One easy solution is to increase the heap size, but that will only mask the problem. Reading 80MB of data should not make a 1.8 GB heap full.
Is there some other Cassandra setting that I can tweak to prevent the OOM exception?
No, there is no write operation in progress when I read the data. I am
sure that increasing the heap space may help. but I am trying to
understand why reading 80MB of data is making a 1.8GB heap full.

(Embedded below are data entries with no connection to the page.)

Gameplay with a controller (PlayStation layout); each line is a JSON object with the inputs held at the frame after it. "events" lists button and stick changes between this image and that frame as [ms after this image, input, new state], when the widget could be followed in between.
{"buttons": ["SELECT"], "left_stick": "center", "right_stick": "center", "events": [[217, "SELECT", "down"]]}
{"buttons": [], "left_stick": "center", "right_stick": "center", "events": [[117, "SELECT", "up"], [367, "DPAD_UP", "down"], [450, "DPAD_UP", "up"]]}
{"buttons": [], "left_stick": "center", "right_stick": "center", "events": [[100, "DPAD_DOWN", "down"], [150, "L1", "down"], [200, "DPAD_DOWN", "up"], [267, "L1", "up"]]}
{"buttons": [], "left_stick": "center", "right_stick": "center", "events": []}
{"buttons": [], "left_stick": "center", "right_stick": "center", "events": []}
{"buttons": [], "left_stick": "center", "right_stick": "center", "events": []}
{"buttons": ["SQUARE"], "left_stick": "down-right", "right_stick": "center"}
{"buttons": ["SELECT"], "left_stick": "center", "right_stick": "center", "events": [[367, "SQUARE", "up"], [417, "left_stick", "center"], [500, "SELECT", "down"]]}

Cassandra uses Heap and OfHeap chaching.
First loading of 80MB userdata may result in 200-400 MB of Java Heap usage. (which vm? 64 bit?)
Secondly this memory is added to memory allready used for caches. It seemes that cassandra does not frees that caches to serve your private query. Could make sence for overal throughput.
Did you meanwhile solved your problem by increasing MaxHeap?